When creating these programs, providers must commit fully, while health plans must prioritize patients and their care in the initiatives they implement.
This blog explores the importance of value-based care and how health plans can better engage and empower their provider partners in value-based initiatives.
What is value-based care?
Value-based care is a model that correlates the amount healthcare providers earn for their services to their patient results. This aims to create accountability and incentives for providers to elevate their care outcomes while compensating them accordingly.

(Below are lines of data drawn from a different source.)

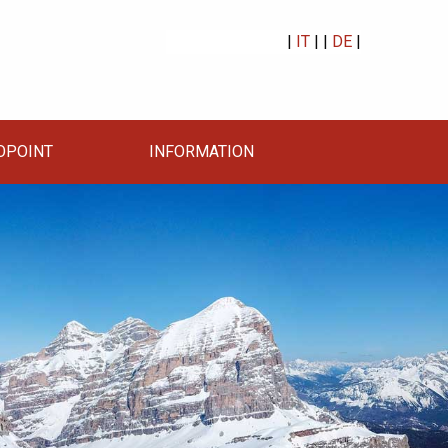
|
IT
| |
DE
|
OPOINT
INFORMATION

Plus, the prevalence and importance of value-based care success are only increasing.
Establishing trust between providers and health plans
Trust, communication and collaboration are essential drivers for respect, and control are essential drivers for a successful value-based program. Although both health plans and providers want to create and keep patients healthy, conflicting priorities can create confusion, so beginning the relationship with a strong communication foundation is essential.

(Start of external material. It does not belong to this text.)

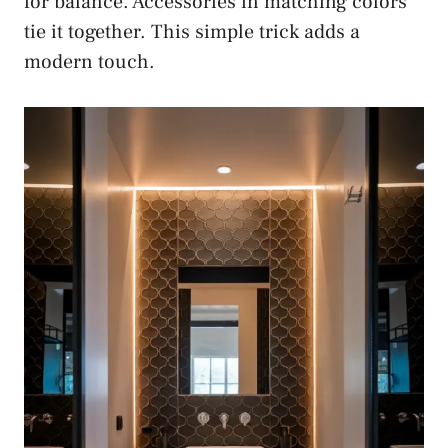
for balance. Accessories in matching colors
tie it together. This simple trick adds a
modern touch.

Collaboration with providers in developing plans is key to understanding plan requirements and what providers can do to ensure the program's success. This is a great place to leverage quality and risk adjustment data. By teaming up with providers, health plans can create value-based care contracts centered around their patient communities and goals.
It’s important to consider what motivates providers, whether that includes clinical excellence, financial incentives, or benefits. By understanding these motivations, health plans can create programs that providers will be driven by from the start with strong buy-in. It’s also essential for health plans to support their providers throughout value-based care programs because some networks will have more resource support than others.
Creating transparent reporting and navigating complexities
Communication is key to creating a successful value-based care program, especially when it comes to reporting. More specifically, transparent reporting allows providers to understand their results and see their targets.
Clear and concise reporting can improve providers' awareness and make their contracts easier to understand. Reporting also helps identify patterns and insights that inform providers on how to tailor care to meet patients’ needs, ultimately having an immediate impact on providers.
Navigating complex reporting
Tracking value-based care program performance can often confuse providers, so it’s up to the health plan to ensure providers are accurately informed of their progress.
Health plans can solve this challenge by developing simple and easy-to-follow reporting. Providers want to quickly understand and digest these insights to determine what changes need to be made to impact the patient’s health outcome.
Although quick and clear reporting is essential, detailed reporting is also needed, which can be helpful for providers when they want to drill down into specific conditions or patterns. Health plans should provide this quarterly or more frequently, depending on the provider network's preference.
Personalizing programs for unique populations
Value-based care programs should be tailored to specific populations. Sometimes, this means that not all patient populations need a value-based care arrangement. By creating physician advisory boards to weigh in, health plans can ensure that the correct populations are included. Physician advisory boards can also support the creation of value-based care programs and help identify the necessary information to meet program goals and keep targets within reach.
By personalizing programs to fit unique population needs, health plans can create a value-based care contract tailored to the differing needs of patient and provider communities. Goals become more understandable and attainable when programs are aligned in this way.
Meet program goals with value-based care software
As health plans expand their value-based care initiatives, improving risk score accuracy without disrupting daily operations remains challenging. Fortunately, advanced technology can help streamline this process.
Inovalon’s Converged Provider Enablement software helps health plans capture complete and accurate documentation, ensuring the focus remains on member care and improving health outcomes for those with chronic conditions.
By aligning incentives, simplifying reporting, and personalizing programs for unique patient populations, health plans can drive better patient outcomes while ensuring provider engagement.